Search filters
Search filters are pre-tested strategies that identify the higher quality evidence from the vast amounts of literature indexed in the major medical databases. Filters exist for most types of experimental design, and are comprised of index terms relating to study type and specific terms associated with the methodological description of good experimental design.
The search filters used by SIGN are developed in-house or are created by other research organisations and adapted to meet SIGN information needs. SIGN's filters may provide less sensitive searches than used by other systematic reviewers such as The Cochrane Collaboration, but enable the retrieval of medical studies that are most likely to match SIGN's methodological criteria.
SIGN has devised suitable strategies for running each search filter in Ovid implementations of Medline, Embase and CINAHL along with other more specialised databases.

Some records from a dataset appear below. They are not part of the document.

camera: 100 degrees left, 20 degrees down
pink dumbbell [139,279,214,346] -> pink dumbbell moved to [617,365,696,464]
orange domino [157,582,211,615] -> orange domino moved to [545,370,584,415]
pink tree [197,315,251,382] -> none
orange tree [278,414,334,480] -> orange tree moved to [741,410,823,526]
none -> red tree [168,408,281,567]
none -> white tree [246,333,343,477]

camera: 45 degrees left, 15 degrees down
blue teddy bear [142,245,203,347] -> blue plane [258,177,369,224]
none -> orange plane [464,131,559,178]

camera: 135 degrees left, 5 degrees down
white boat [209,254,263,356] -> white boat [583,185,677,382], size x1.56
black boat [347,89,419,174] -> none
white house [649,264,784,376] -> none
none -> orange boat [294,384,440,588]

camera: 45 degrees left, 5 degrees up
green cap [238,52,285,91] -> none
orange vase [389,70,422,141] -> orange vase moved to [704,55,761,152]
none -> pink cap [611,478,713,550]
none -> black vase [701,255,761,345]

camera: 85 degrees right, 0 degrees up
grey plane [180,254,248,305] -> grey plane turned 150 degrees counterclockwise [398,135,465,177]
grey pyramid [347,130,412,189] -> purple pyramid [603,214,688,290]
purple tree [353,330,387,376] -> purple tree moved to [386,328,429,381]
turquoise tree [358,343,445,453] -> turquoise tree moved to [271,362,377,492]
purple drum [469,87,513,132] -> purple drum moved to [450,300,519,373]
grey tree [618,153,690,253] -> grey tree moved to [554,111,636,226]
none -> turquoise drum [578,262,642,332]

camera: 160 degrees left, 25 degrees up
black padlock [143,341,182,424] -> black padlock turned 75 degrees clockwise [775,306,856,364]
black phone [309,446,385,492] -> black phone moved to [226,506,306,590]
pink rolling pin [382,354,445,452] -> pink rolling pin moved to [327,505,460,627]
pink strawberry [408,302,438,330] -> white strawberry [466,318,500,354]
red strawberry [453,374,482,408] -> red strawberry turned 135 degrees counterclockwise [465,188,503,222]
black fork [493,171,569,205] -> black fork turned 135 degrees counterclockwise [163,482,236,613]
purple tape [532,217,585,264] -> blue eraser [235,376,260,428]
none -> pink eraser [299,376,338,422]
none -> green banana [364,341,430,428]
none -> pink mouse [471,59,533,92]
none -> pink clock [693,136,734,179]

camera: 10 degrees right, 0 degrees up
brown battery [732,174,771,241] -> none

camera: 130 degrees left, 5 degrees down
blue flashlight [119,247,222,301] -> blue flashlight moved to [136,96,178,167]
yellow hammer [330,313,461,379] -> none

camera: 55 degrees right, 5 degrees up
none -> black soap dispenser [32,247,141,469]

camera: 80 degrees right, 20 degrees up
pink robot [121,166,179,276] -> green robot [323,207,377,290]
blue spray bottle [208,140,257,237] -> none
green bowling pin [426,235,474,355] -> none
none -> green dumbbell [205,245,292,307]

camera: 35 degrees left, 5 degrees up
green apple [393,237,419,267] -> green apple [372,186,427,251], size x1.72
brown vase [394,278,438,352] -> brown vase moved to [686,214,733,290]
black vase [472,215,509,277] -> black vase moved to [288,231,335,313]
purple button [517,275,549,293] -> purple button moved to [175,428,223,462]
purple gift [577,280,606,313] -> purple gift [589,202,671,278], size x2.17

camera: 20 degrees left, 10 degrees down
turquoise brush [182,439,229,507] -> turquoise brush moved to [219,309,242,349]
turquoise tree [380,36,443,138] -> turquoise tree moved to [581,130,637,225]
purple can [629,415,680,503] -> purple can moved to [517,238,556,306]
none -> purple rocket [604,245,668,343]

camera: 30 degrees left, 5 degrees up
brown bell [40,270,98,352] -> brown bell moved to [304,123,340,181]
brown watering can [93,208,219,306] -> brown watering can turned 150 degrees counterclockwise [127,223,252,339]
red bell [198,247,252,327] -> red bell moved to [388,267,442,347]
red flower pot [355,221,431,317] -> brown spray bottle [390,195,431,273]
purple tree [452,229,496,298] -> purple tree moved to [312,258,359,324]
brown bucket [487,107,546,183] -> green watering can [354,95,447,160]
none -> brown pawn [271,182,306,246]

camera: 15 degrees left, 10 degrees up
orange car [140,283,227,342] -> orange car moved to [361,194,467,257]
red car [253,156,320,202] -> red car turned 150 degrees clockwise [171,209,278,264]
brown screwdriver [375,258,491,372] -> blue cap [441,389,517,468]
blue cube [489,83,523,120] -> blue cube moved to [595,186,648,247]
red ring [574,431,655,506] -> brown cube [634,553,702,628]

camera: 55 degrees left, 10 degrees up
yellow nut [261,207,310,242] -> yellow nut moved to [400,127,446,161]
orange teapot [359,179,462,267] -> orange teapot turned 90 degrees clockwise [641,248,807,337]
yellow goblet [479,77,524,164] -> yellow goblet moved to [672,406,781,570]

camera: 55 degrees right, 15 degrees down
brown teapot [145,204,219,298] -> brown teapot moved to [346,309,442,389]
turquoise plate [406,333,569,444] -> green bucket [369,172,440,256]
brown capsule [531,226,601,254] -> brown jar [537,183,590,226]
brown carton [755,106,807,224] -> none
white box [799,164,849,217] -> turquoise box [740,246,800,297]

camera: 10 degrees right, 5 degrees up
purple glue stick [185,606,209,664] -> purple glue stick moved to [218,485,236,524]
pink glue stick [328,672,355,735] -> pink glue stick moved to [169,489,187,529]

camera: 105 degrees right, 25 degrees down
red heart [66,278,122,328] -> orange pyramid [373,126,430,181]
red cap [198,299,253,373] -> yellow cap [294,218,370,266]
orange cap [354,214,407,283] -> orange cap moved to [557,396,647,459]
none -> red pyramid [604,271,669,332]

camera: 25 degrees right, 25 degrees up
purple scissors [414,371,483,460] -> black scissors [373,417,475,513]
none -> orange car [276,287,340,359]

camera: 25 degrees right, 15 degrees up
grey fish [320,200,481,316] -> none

The following is an explanation of some of the search devices commonly used in SIGN filters:
/ after an index term indicates that all subheadings were selected.
* before an index term indicates that that term was focused - i.e. limited to records where the term was a major MeSH/Emtree term.
"exp" before an index term indicates that the term was exploded.
.tw. indicates a search for a term in title/abstract
.mp. indicates a free text search for a term
.pt. indicates a search for a publication type
$ at the end of a term indicates that this term has been truncated.
? in the middle of a term indicates the use of a wildcard.
adj indicates a search for two terms where they appear adjacent to one another.”